The serving was simple: bed of white rice, a healthy slathering of your selected stew (Drunken Chicken, styles of Étouffée, Jambalaya, Gumbo), served with a couple slices of garlic-butter soaked bread. To top it off, one could peruse the wall of hot sauces to top it all off. Whether you ate in-house or to-go, the portions were always plenty filling physically, but always left you wanting more emotionally. My first order was Drunken Chicken, and I never looked back after that.
Drunken Chicken from Yat’s would serve as a bedrock for long days working on assignments or research, or to take a break from heated discussions and arguments, or because we didn’t feel like using the apartment’s kitchen to cook dinner. It helped to make my college feel that much homier. But more importantly (and entertainingly), it eventually grew into an obsession that I had to find a way to replicate.

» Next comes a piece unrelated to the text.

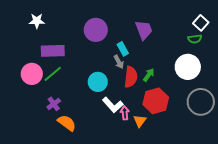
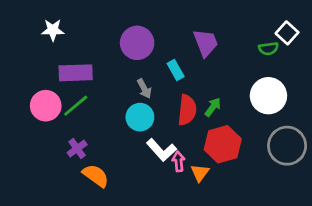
green semicircle: (195, 39) -> (268, 49), moved
gray arrow: (119, 62) -> (144, 89), moved

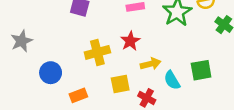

After graduating from college, my partner and I moved down to central-ish Indiana, no longer adjacent to a Yat’s. So, between my shifts working at Buffalo Wild Wings, I tried to look up copycat recipes, but none of them quite hit the way I wanted them to. They were all missing something. But every time we went on date days towards Indianapolis, we’d almost always find our way to a Yat’s location, and I’d be reminded of just how good they made their Drunken Chicken. And, more obsessively, it reminded me HOW MUCH WORK MINE STILL HAD TO GO.

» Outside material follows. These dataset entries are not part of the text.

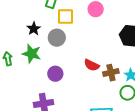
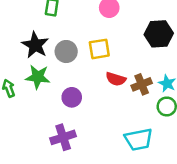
yellow square: (65, 17) -> (99, 49), moved
black star: (34, 29) -> (35, 45), size x1.5

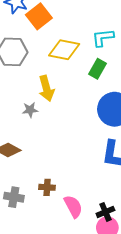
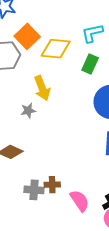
orange square: (39, 16) -> (27, 36), moved
gray cross: (14, 197) -> (34, 190), moved

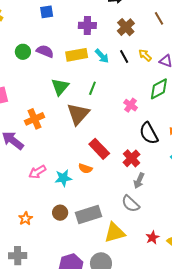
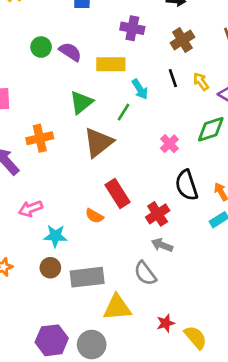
cyan arrow: (102, 56) -> (140, 89), moved
cyan star: (63, 178) -> (55, 236), moved
gray arrow: (139, 181) -> (162, 245), turned 77

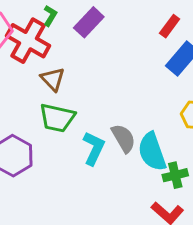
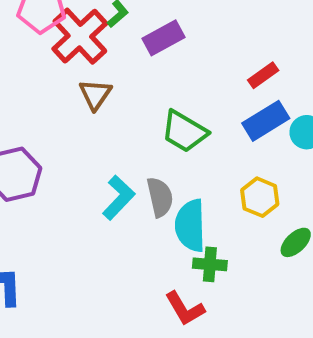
green trapezoid: (57, 118) -> (184, 131), moved

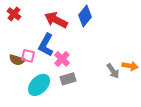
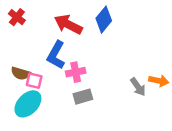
pink square: (28, 56) -> (34, 81), moved
pink cross: (62, 59) -> (76, 72), turned 35
cyan ellipse: (39, 85) -> (28, 104), moved

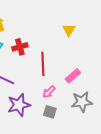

The refining continued when we moved up to Michigan the next year. More broth. Different amounts of oil. Chicken breasts transitioned to thighs. Rosemary got added, because how the HELL did I miss rosemary to begin with, it’s on the YAT’S MENU, MIKE. But never salt. It was always a matter of consistency, of texture, not sodium. Also, my partner didn’t like adding salt to things if we could help it, so the habit stuck and I justified it with individual tastes over time. Don’t @ me.
I like to think by the time I was leaving Michigan (in the throes of a comparably amicable divorce), I had it down pat. Brought the recipe down to Chicago where I was going to live with a friend for a few months and made a bunch of it. My friend loved it. But she also put it over a bed of lettuce and requested I remove, like, 90% of the spice mixture (how often and why varies on who you ask), so watching her eat it wasn’t without its emotional cost.

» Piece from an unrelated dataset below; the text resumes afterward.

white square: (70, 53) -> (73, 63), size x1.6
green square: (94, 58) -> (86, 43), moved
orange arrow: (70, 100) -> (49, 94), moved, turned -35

Now, way off in Connecticut, nobody’s heard of Yat’s, fewer still have heard of Drunken Chicken. The friends I’ve served it to liked it (and put their own various amounts of salt in it), and I love it for a quick, easy fix. I have twelve containers of it in my freezer in case I don’t feel like cooking for two weeks. But more than that, it’s tied to fond memories, easier times, and the first time I can say I was truly interested in cooking…even if it was just to have a back-up plan for when Yat’s was no longer around the corner.
I hope it serves you well, too. It’s easy to throw together and versatile for a number of folks’ tastes, and that’s all we can ask for these days.